Harvard University campus after it shut down during the COVID-19 pandemic, in Cambridge, Massachusetts, March 25, 2020, photo by Keiko Hiromi/Reuters

Harvard University campus after shutting down to prevent the spread of COVID-19, Cambridge, Massachusetts, March 25, 2020

Photo by Keiko Hiromi/Reuters

College May Never Look the Same

Many U.S. colleges and universities have reduced or eliminated in-person classes this fall. This has students and parents rethinking the high costs of tuition and the value of traditional higher education. This may threaten the business models of public and private colleges and universities.

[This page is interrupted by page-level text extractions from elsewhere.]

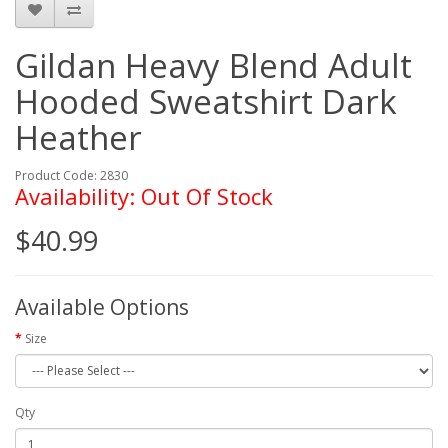
Gildan Heavy Blend Adult
Hooded Sweatshirt Dark
Heather
Product Code: 2830
Availability: Out Of Stock
$40.99
Available Options
Size
Qty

RAND experts warn that, under certain circumstances, this could produce a “race to the bottom,” as online providers of all types compete to offer college credits at the lowest price.

A woman peeks through a blind in a window, photo by lathuric/Getty Images

Photo by lathuric/Getty Images

Preventing Homelessness Among Domestic Abuse Survivors

Stay-at-home orders have forced many victims of domestic violence to be trapped at home with their tormentors, leading to more frequent abuse. (A recent RAND survey revealed that nine percent of Americans living with a partner reported an increase in physical or verbal abuse since the outbreak began.) Now, survivors who have escaped their abusers face a new crisis: housing. As COVID-19 infections spike, RAND experts say it may be time to invest in programs that help victims find safe and stable living situations.

A restaurant worker hangs a sign as phase one of reopening begins in Alexandria, Virginia, May 29, 2020, photo by Kevin Lamarque/Reuters

A restaurant worker hangs a sign as phase one of reopening begins in Alexandria, Virginia, May 29, 2020

Photo by Kevin Lamarque/Reuters

What Models Can Help Virginia Policymakers Respond to COVID?

Models have been widely used to understand the spread of COVID-19 and the effects of policies designed to stop the disease. In a new report, RAND experts explore which models may be suitable for guiding pandemic response in Virginia. They consider the relevance of the data, as well as the model's design, past performance, and transparency. Notably, the researchers found that any model should consider the extent and efficacy of such measures as widespread testing and contact tracing.